Nic Duncan’s photography work is not the glamorous kind. Far from it. Nic travels to the back of beyond to capture her subjects within their natural habitat. There’s no fictitious backdrops, no wardrobe assistant and certainly no makeup artist. It’s all about reflecting a person’s natural state. Raw and real, regional and rural she seeks the opposite of city and suburban.
With her camera, caravan and trusty canine Nic rolls into regional towns, outback stations and all manner of places looking for faces that make her shutter-finger twitch.
“I love quirky; faces with life lines and ones that emanate something other than good looks. We’ve all heard about people who look like their dogs. Well, I look for faces that look like the landscape in which they live,” Nic says.
The setting for her photographs can be large or small; it can be in the vastness of the outback or in the compact interior of a pokey shack and she says that even a cluttered kitchen works to add information about the person’s life.
And her ‘models’ are rarely people that she knows – they are usually just people who catch her eye. There’s no doubt many of us would recoil at the thought of a stranger asking if they could take our portrait but Nic says in her many years of photographing faces she’s only ever once had a person decline.
“To be honest, because I shoot everyday people in everyday settings, it can be something completely different to what was happening in their day. I simply approach them, tell them I’m a portrait photographer and that I’d like to take their photo. I always get a bit of the person’s backstory as a record of context. People feel heard, they feel seen when I take their photo and I always, always send them a copy of the image.”
Nic’s knack for this style of work has seen her become a three time finalist in the National Photographic Portrait Prize and named as the 2015 AIPP WA Professional Portrait Photographer of the Year. She has also had images exhibited at the National Portrait Gallery in Canberra.
But it’s not accolades that drive Nic; it’s the journey, the people she meets and the places she goes. It’s also the opportunities her camera opens for her and Nic’s work kicked into high gear three years ago when she went on the road with no agenda, no destination and no timeframe. Over six months she clocked up more than 22,000 km and tens of thousands of images.
Word soon got out amongst her professional peers that she was “shooting on the road” and it wasn’t long before she was offered an opportunity to exhibit 100 of her images on 14 metre high LED screens in Perth’s CBD.

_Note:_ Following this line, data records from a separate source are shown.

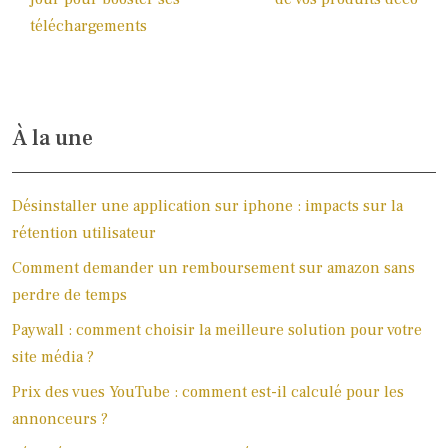
téléchargements
À la une
Désinstaller une application sur iphone : impacts sur la
rétention utilisateur
Comment demander un remboursement sur amazon sans
perdre de temps
Paywall : comment choisir la meilleure solution pour votre
site média ?
Prix des vues YouTube : comment est-il calculé pour les
annonceurs ?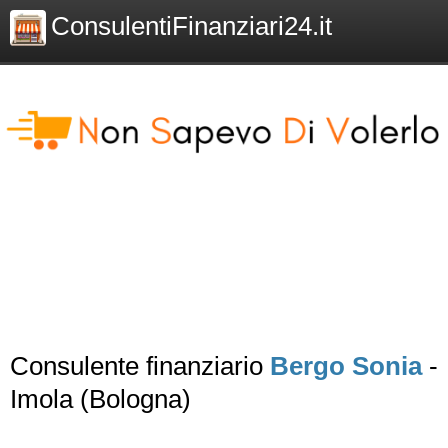
ConsulentiFinanziari24.it
Consulente finanziario
Bergo Sonia
-
Imola (Bologna)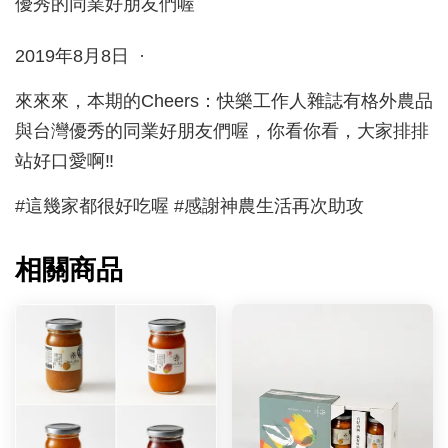
2019年8月8日 ·
來來來，本期的Cheers：快樂工作人雜誌有格外農品
與台灣優秀的同業好朋友們喔，你看你看，大家排排
站好口愛啊‼️
#這幾家都很好吃喔 #感謝神農生活再次助攻
相關商品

The WA State Library soon jumped on board and contacted Nic about obtaining a permanent archival collection of her work.
“It’s extremely rewarding that an institution like the State Library sees the historical value of images depicting people and places. These images are like a time capsule; a snapshot of a moment in someone’s life.
“I’ve also done behind-the-scenes photography for films. I went to Bremer Bay to work on the Blueback film, the Pilbara for the filming of Sweet As and Kununurra for a TV series about Indigenous police officers. I reckon I’m the epitome of ‘have camera, will travel’.”
Just recently Nic returned from the red dirt of WA’s Pilbara region where she was mentoring a young Indigenious photographer, Jess Allan, as part of a collaboration with Big hART and the Ngarluma Yindjibarndi Foundation.
Like anyone passionate about their craft Nic is totally “in the moment” whenever she raises her camera to her face. Peering down the barrel of the lens, she composes, adjusts, then holds her breath. Faster than a blink, a moment is captured and a new environmental portrait is created.